SET TASK 1
Change "motion" to "request" in the court opinion's passage between "Presently pending and" and "will be granted.", inclusive, and give that passage in full.
SET TASK 2
Answer these questions from the court opinion on the stolen-automobile insurance claim:
(a) What is the civil action number?
(b) Under which federal rule do the Defendants move to dismiss count II?
(c) On or about what date was the Plaintiff's automobile stolen?
SET TASK 3
Pick up the court opinion on the stolen-automobile insurance claim after its final sentence and carry it forward.

# start of PAGE TEXT

United States District Court, D. Maryland
May 5, 2005
Civil Action No. DKC 2004-2962 (D. Md. May. 5, 2005)

Opinion

Civil Action No. DKC 2004-2962.

May 5, 2005


MEMORANDUM OPINION


Presently pending and ready for resolution in this removed diversity action is a motion by Defendants State Farm Fire and Casualty Co. and State Farm Mutual Automobile and Insurance Co. to dismiss count II of Plaintiff Cornell Knox's complaint pursuant to Fed.R.Civ.P. 12(b)(6). The issues have been fully briefed and the court now rules, no hearing being deemed necessary. Local Rule 105.6. For the reasons that follow, Defendants' motion will be granted.

I. Background

The following facts have been alleged by Plaintiff Cornell Knox in his complaint. On or about December 15, 2002, Plaintiff's automobile, along with various items of personal property contained therein, were stolen. At that time, Plaintiff was covered under an automobile insurance policy ("the Policy") issued by Defendants. The Policy provided that payment would be made to Plaintiff for certain events of loss, including the theft of Plaintiff's vehicle. Although the Policy contains coverage exclusions, Plaintiff alleges none are applicable, and that the theft of his vehicle, and the property contained therein, is an event of loss for which the Policy provides coverage. Accordingly, Plaintiff presented claims for the losses and made a demand for payment.

# end of PAGE TEXT
# start of RECORD EXTRACTS

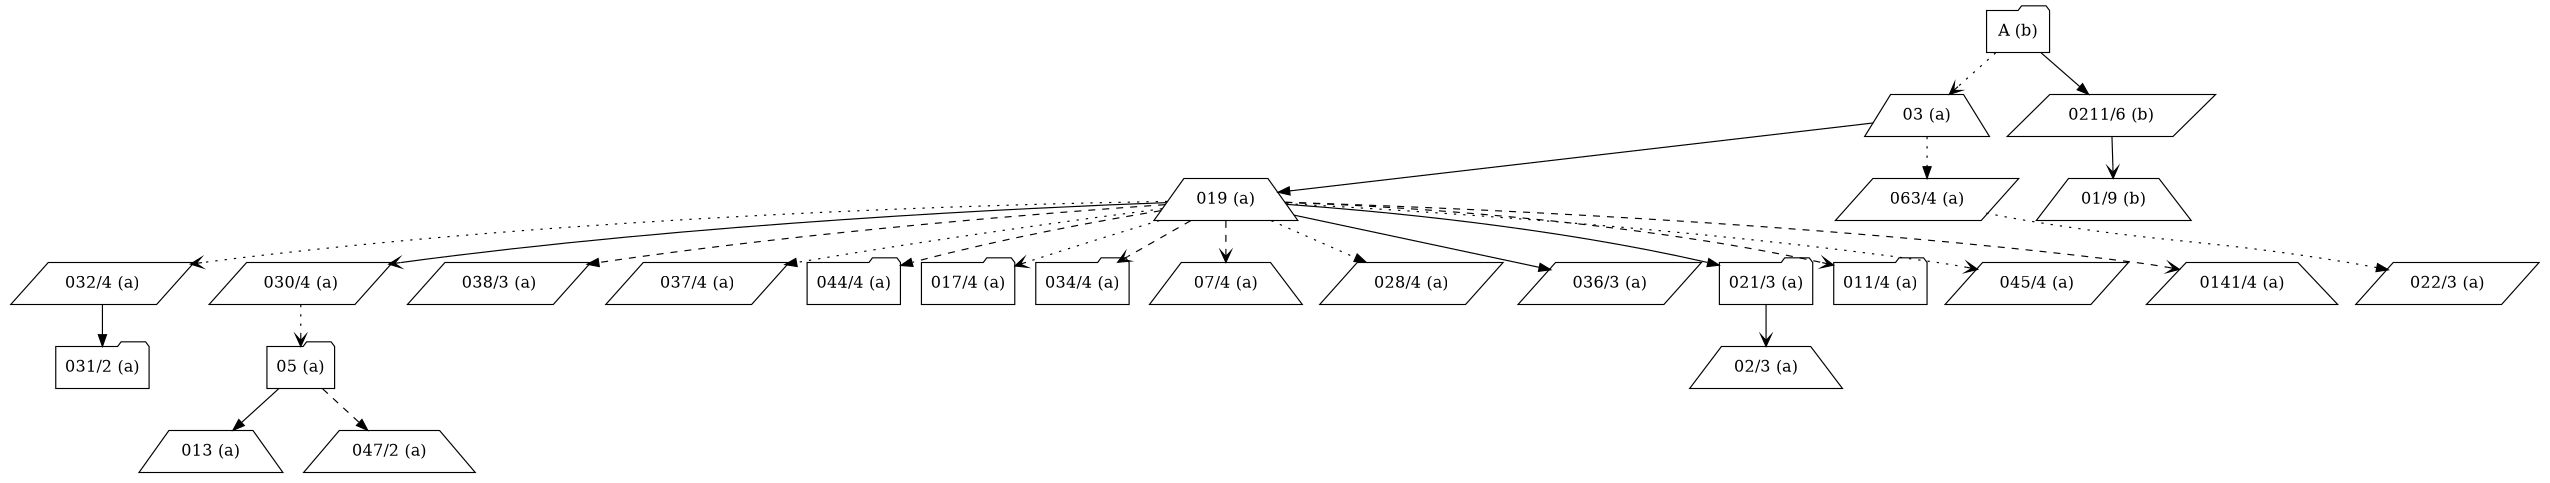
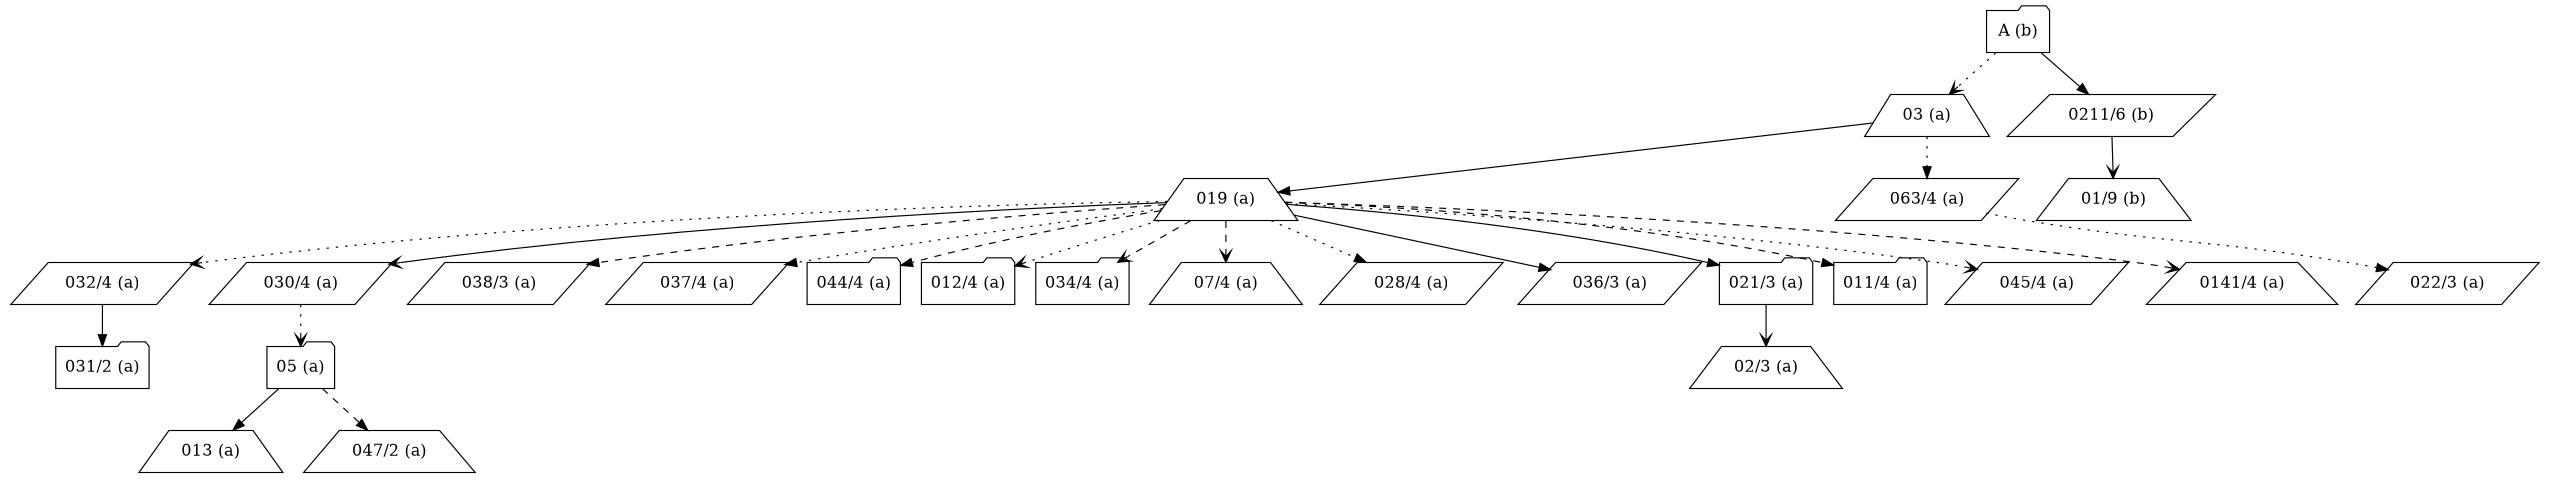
  strict digraph {
    node [shape=parallelogram]
    edge [arrowhead=normal style=solid]
    "031/2 (a)" [shape=folder]
    "032/4 (a)"
    "A (b)" [shape=folder]
    "03 (a)" [shape=trapezium]
    "0211/6 (b)"
    "019 (a)" [shape=trapezium]
    "030/4 (a)"
    "038/3 (a)"
    "037/4 (a)"
    "044/4 (a)" [shape=folder]
-   "017/4 (a)" [shape=folder]
+   "017/4 (a)" [shape=folder label="012/4 (a)"]
    "034/4 (a)" [shape=folder]
    "07/4 (a)" [shape=trapezium]
    "028/4 (a)"
    "036/3 (a)"
    "021/3 (a)" [shape=folder]
    "011/4 (a)" [shape=folder]
    "045/4 (a)"
    "0141/4 (a)" [shape=trapezium]
    "063/4 (a)"
    "01/9 (b)" [shape=trapezium]
    "05 (a)" [shape=folder]
    "013 (a)" [shape=trapezium]
    "047/2 (a)" [shape=trapezium]
    "02/3 (a)" [shape=trapezium]
    "022/3 (a)"
    "032/4 (a)" -> "031/2 (a)"
    "A (b)" -> "03 (a)" [arrowhead=vee style=dotted]
    "A (b)" -> "0211/6 (b)"
    "03 (a)" -> "019 (a)"
    "03 (a)" -> "063/4 (a)" [style=dotted]
    "0211/6 (b)" -> "01/9 (b)" [arrowhead=vee]
    "019 (a)" -> "032/4 (a)" [arrowhead=vee style=dotted]
    "019 (a)" -> "030/4 (a)" [arrowhead=vee]
    "019 (a)" -> "038/3 (a)" [style=dashed]
    "019 (a)" -> "037/4 (a)" [style=dotted]
    "019 (a)" -> "044/4 (a)" [style=dashed]
    "019 (a)" -> "017/4 (a)" [arrowhead=vee style=dotted]
    "019 (a)" -> "034/4 (a)" [arrowhead=vee style=dashed]
    "019 (a)" -> "07/4 (a)" [arrowhead=vee style=dashed]
    "019 (a)" -> "028/4 (a)" [style=dotted]
    "019 (a)" -> "036/3 (a)"
    "019 (a)" -> "021/3 (a)"
-   "019 (a)" -> "011/4 (a)" [arrowhead=vee style=dashed]
+   "019 (a)" -> "011/4 (a)" [style=dashed]
    "019 (a)" -> "045/4 (a)" [arrowhead=vee style=dotted]
    "019 (a)" -> "0141/4 (a)" [arrowhead=vee style=dashed]
    "030/4 (a)" -> "05 (a)" [arrowhead=vee style=dotted]
    "021/3 (a)" -> "02/3 (a)" [arrowhead=vee]
    "063/4 (a)" -> "022/3 (a)" [style=dotted]
    "05 (a)" -> "013 (a)"
    "05 (a)" -> "047/2 (a)" [style=dashed]
  }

# end of RECORD EXTRACTS

EXERCISE ANSWER 1
Presently pending and ready for resolution in this removed diversity action is a request by Defendants State Farm Fire and Casualty Co. and State Farm Mutual Automobile and Insurance Co. to dismiss count II of Plaintiff Cornell Knox's complaint pursuant to Fed.R.Civ.P. 12(b)(6). The issues have been fully briefed and the court now rules, no hearing being deemed necessary. Local Rule 105.6. For the reasons that follow, Defendants' request will be granted.

EXERCISE ANSWER 2
(a) DKC 2004-2962
(b) Fed.R.Civ.P. 12(b)(6)
(c) December 15, 2002

EXERCISE ANSWER 3
After an investigation by a claims adjuster, Defendants denied Plaintiff's claims on or about December 31, 2003. Plaintiff alleges that he cooperated fully and completely in the investigation, as required by the Policy, and that "Defendants' denial of [his] claims was unreasonable." Paper 2, ¶ 15.

On or about July 29, 2004, Plaintiff filed a two count complaint in the Circuit Court for Montgomery County, alleging breach of contract (count I) and intentional or negligent infliction of emotional distress (count II). Defendants subsequently removed the action to this court, pursuant to 28 U.S.C. §§ 1441 and 1446, on the basis of diversity. Defendants now move to dismiss count II of Plaintiff's complaint for failure to state a claim for relief. For the following reasons, Defendants' motion will be granted.

II. Standard of Review

The purpose of a motion to dismiss pursuant to Fed.R.Civ.P. 12(b)(6) is to test the sufficiency of the plaintiff's complaint. See Edwards v. City of Goldsboro, 178 F.3d 231, 243 (4th Cir. 1999). Accordingly, a 12(b)(6) motion ought not be granted unless "it appears beyond doubt that the plaintiff can prove no set of facts in support of his claim which would entitle him to relief." Conley v. Gibson, 355 U.S. 41, 45-46 (1957). Except in certain specified cases, a plaintiff's complaint need only satisfy the "simplified pleading standard" of Rule 8(a), Swierkiewicz v. Sorema N.A., 534 U.S. 506, 513 (2002), which requires a "short and plain statement of the claim showing that the pleader is entitled to relief." Fed.R.Civ.P. 8(a)(2).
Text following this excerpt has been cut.